Exercise.
For every line of the records below that holds "size", add one. Give only the final total.

*** Working data Section Begins ***

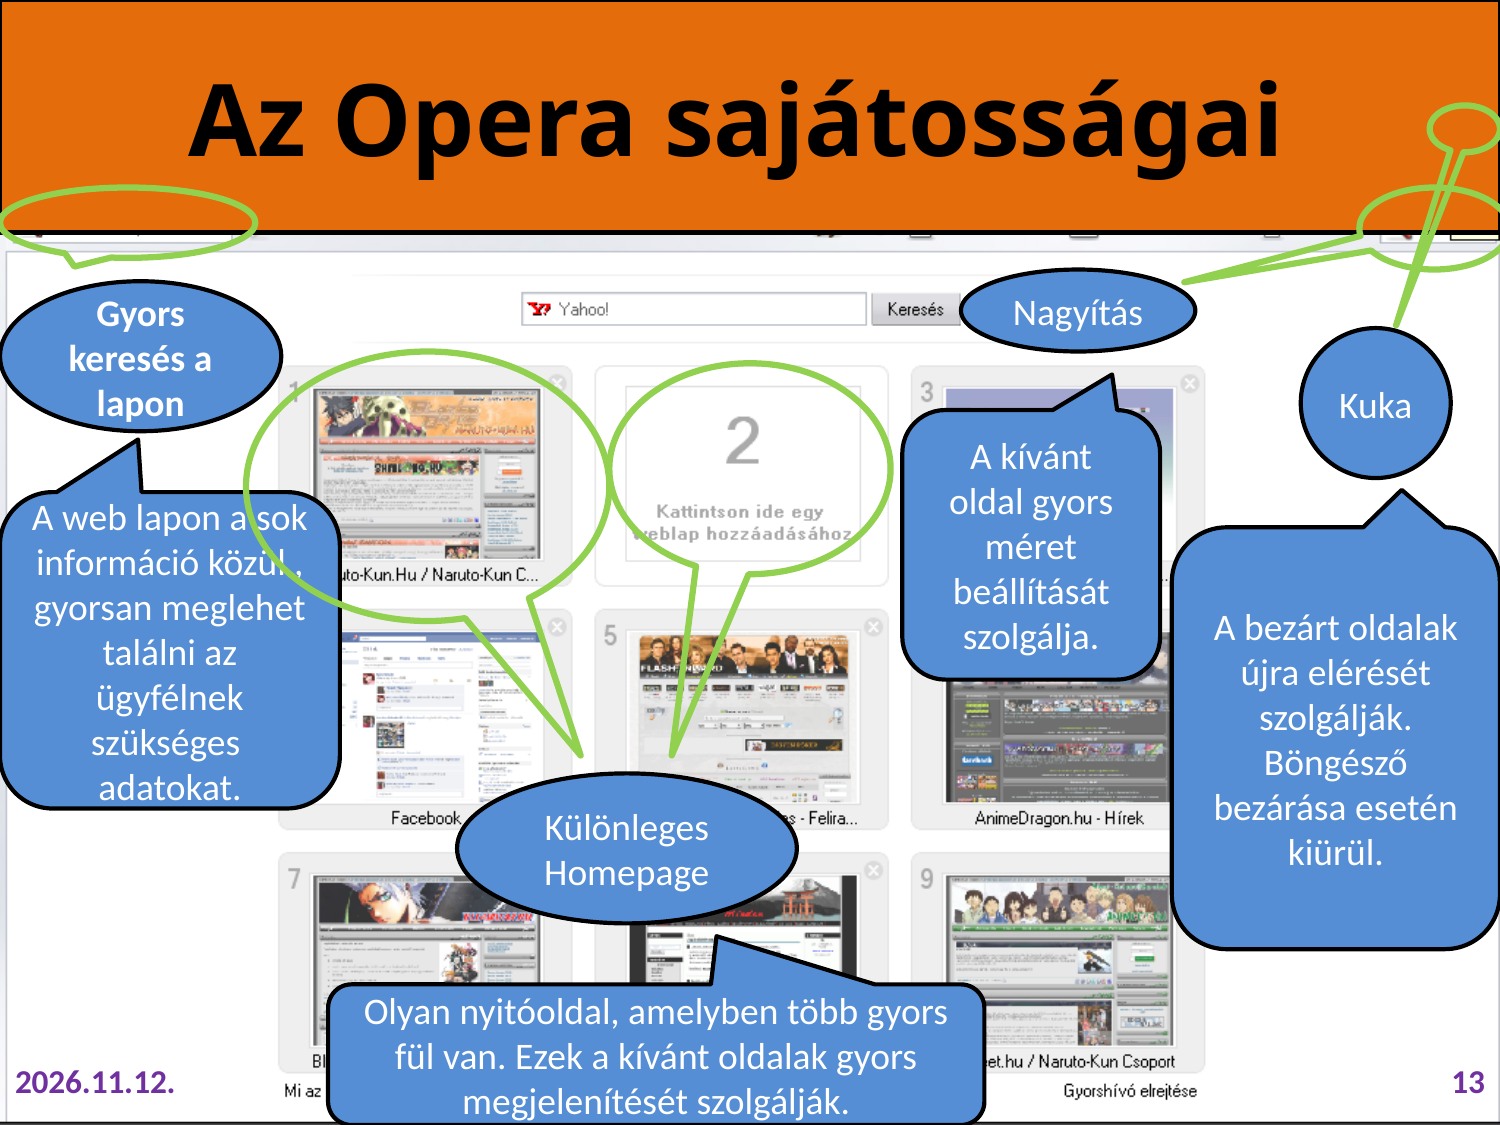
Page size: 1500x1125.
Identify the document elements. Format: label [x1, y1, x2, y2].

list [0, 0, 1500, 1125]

*** Working data Section Ends ***
*** Working data Section Begins ***

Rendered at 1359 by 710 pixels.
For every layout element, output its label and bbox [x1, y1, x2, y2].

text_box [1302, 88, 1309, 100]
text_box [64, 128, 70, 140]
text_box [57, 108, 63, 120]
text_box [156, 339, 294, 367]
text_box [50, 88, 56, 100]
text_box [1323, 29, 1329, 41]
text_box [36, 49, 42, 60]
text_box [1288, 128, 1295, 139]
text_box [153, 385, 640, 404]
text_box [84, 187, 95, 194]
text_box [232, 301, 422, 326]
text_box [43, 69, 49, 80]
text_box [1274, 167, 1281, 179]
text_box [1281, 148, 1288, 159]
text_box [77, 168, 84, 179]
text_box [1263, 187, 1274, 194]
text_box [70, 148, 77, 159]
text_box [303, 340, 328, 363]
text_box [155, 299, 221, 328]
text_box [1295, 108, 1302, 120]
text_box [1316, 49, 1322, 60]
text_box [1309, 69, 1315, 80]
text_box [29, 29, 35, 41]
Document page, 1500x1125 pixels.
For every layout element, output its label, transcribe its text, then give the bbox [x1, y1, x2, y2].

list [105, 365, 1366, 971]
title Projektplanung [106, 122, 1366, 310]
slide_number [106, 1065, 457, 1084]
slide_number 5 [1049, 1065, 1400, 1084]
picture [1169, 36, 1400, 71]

*** Working data Section Ends ***
*** Working data Section Begins ***

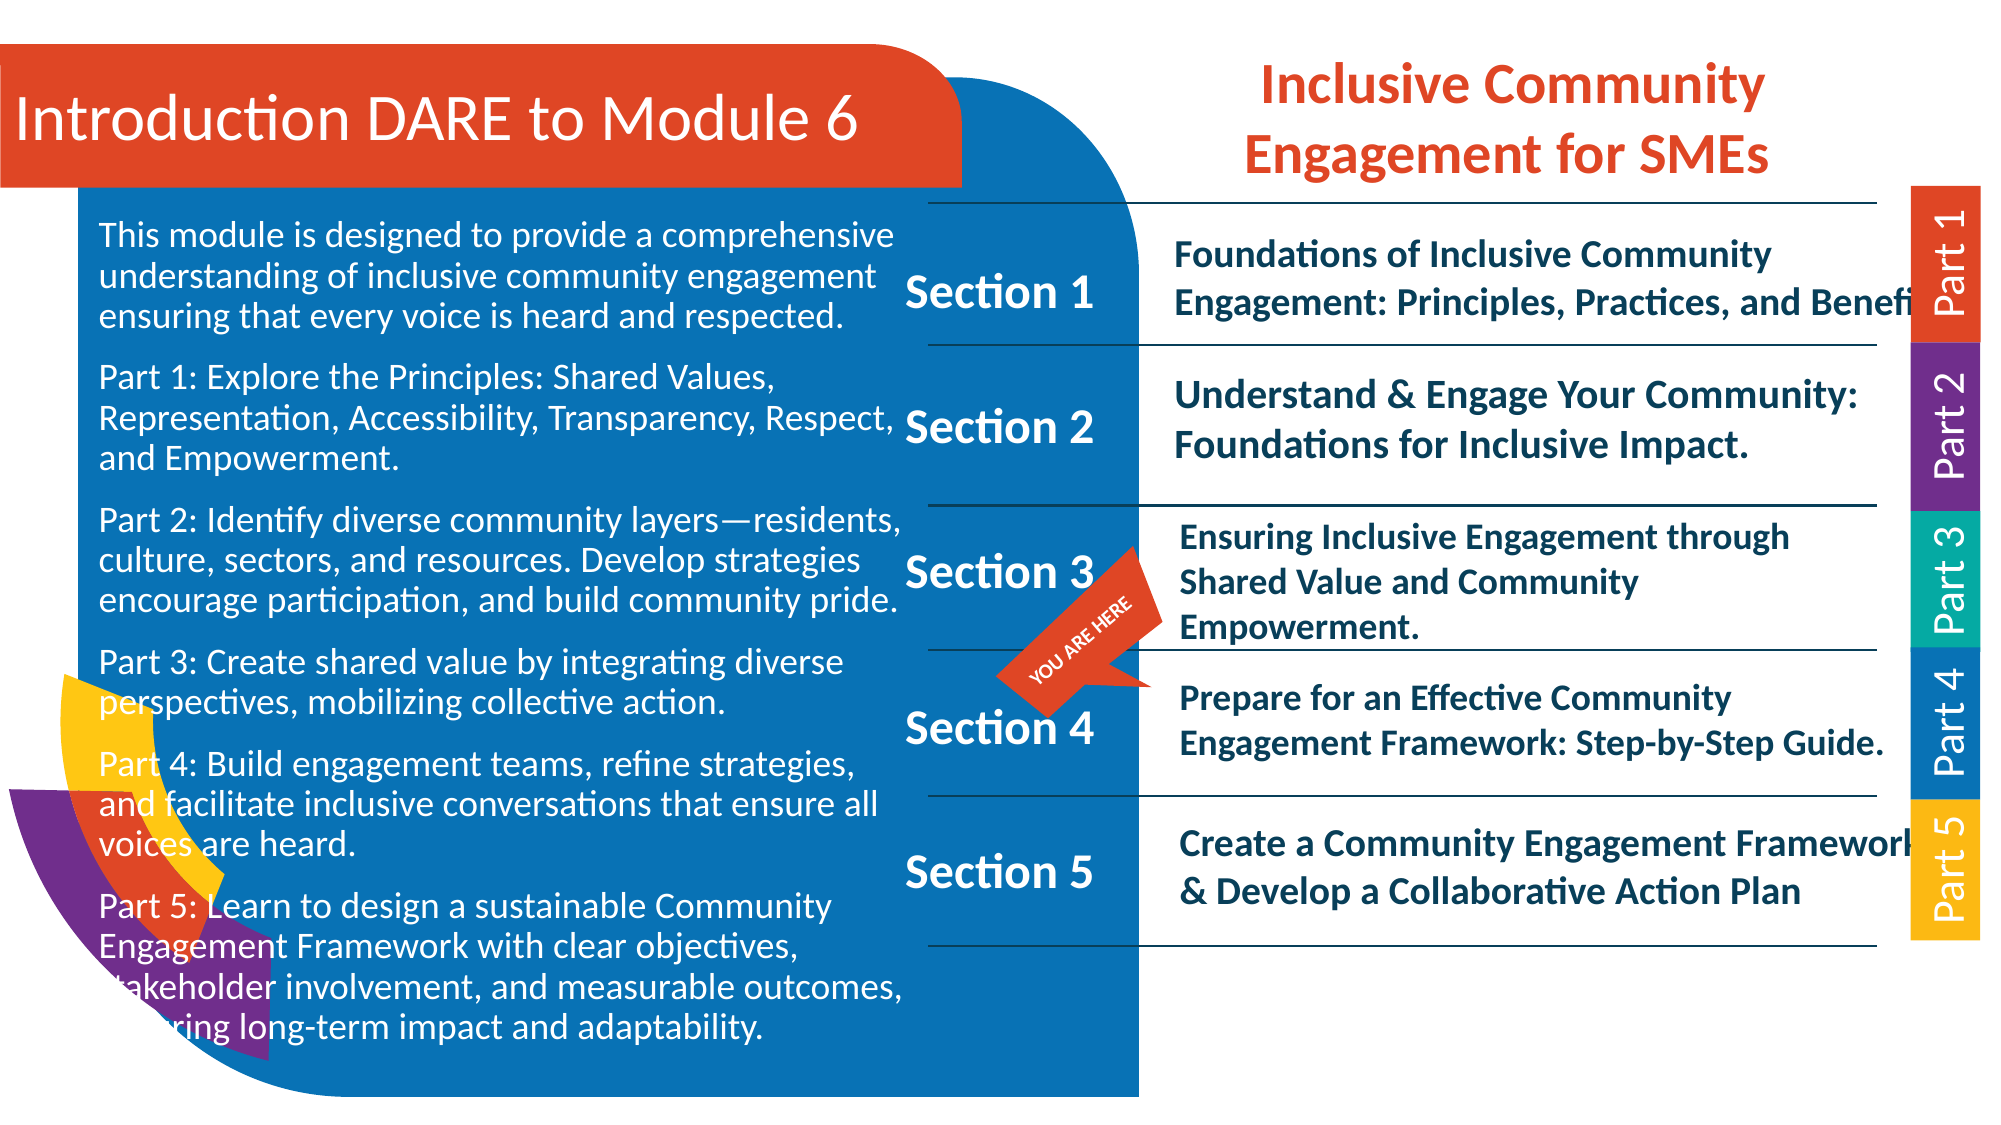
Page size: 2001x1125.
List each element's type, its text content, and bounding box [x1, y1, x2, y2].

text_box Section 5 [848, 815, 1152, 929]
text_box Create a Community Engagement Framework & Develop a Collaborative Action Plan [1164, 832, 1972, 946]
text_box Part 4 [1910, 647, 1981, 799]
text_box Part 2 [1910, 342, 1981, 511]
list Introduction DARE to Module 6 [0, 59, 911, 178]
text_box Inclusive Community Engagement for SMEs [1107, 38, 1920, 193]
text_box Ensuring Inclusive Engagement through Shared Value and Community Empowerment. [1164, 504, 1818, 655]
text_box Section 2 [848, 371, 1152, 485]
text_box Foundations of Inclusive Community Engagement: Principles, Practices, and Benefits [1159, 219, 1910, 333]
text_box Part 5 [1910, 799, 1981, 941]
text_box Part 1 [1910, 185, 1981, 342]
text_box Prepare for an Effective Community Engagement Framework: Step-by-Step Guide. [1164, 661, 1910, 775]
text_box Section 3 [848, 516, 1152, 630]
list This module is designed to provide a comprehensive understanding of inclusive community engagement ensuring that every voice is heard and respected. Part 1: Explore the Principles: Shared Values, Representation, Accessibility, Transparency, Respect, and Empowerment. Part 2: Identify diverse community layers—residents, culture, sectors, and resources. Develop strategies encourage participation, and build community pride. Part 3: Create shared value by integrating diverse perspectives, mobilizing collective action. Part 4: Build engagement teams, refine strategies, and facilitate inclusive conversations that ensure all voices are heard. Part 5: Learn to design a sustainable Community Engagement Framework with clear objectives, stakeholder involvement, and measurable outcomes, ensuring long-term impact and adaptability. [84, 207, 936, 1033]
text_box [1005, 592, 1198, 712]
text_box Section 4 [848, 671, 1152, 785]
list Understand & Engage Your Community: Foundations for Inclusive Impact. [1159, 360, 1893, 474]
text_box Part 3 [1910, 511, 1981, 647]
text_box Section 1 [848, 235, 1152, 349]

*** Working data Section Ends ***

Answer box.
2